Across the creeks which occasionally join issue with the river, are erected frail and wabbly bamboo foot-rails; some of these are evidently private enterprises, as an ancient Celestial is usually on hand for the collection of tiny toll. Narrow bridges, rude steps cut in the face of the cliffs, trails along narrow ledges, over rocky ridges, down across gulches, and anon through loose shale on ticklishly sloping banks, characterize the passage through the canon. The sun is broiling hot, and my knee swollen and painful. It is barely possible to crawl along at a snail's pace by keeping my game leg stiff; bending the knee is attended with agony. Frequent rests are necessary, and an examination reveals my knee badly inflamed.

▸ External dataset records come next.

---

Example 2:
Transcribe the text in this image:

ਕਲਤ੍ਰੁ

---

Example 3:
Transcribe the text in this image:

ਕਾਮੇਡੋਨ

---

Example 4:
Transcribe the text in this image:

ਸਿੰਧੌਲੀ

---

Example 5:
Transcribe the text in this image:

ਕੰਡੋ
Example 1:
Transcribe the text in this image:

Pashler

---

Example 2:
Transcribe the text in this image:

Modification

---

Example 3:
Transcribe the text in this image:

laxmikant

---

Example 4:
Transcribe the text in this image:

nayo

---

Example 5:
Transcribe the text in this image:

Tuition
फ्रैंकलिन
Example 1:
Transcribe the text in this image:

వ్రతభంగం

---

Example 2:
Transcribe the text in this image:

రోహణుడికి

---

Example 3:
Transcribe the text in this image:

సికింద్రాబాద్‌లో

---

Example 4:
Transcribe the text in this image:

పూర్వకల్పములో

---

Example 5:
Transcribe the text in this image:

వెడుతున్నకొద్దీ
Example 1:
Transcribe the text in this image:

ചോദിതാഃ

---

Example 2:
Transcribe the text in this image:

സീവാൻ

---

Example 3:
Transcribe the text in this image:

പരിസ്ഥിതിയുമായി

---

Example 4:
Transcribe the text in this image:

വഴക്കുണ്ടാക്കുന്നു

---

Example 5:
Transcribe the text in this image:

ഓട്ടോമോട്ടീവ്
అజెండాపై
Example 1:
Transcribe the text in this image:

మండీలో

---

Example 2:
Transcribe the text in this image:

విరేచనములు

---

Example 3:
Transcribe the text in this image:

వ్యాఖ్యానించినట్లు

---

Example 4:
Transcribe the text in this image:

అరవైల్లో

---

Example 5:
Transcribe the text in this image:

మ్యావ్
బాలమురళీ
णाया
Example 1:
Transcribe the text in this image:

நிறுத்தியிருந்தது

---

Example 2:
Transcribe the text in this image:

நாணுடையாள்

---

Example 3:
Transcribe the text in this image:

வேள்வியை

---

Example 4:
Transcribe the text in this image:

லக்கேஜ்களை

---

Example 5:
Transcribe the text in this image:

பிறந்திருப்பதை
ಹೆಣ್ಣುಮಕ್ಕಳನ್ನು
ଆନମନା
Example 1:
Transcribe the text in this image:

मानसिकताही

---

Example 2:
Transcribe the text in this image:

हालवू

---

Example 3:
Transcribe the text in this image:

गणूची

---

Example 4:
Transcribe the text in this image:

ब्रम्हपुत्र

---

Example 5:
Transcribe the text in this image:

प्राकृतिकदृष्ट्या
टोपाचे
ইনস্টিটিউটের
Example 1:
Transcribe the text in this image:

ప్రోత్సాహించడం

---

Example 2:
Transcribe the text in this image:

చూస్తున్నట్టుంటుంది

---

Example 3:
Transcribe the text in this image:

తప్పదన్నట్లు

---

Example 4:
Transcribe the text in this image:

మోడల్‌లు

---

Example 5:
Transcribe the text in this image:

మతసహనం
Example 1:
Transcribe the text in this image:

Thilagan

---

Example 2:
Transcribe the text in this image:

Hours are consumed in scrambling for three or four miles up and down steps, and over the most abominable course a bicycle was ever dragged, carried, up-ended and lugged over. At the end of that time I reach a temple occupying a romantic position in a rocky defile, and where a flight of steps leads down to the water's edge. All semblance of anything in the nature of a continuous path terminates at the temple, and hailing a sampan bound up stream, I obtain passage to the northern extremity of the canyon.
The sampan is towed by a team of seven coolies, harnessed to a small, strong rope made of bamboo splint. It is interesting, yet painful, to see these men clambering like goats about the rocky cliffs, sometimes as much as a hundred feet above the water; one of the number does nothing else but throw the rope over protuberant points of rock. One would naturally imagine that Chinese enterprise would be sufficient to construct something like a decent towpath through this caiion, considering the number of boats towed through it daily; but everything in China seems to be done by the main strength and awkwardness of individuals.
The boatmen seem honest-hearted fellows; at noon they invite me to participate in their frugal meal of rice and turnips. Passing sampans are greeted by the crew of our boat with the intelligence that a Fankwae is aboard; the news being invariably conveyed with a droll "ha-ha!" and received with the same. Indeed, the average Chinese river-man or agriculturist, the simple-hearted children of the water and the soil, seem to regard the Fankwae as a creature so remarkably comical, that the mere mention of him causes them to laugh.
Near the end of the canon the boat is moored at a village for the day, and my knee feeling much better from the rest, I pursue my course up the bank of the river. The bank is level in a general sense, but much cut up with small tributary creeks.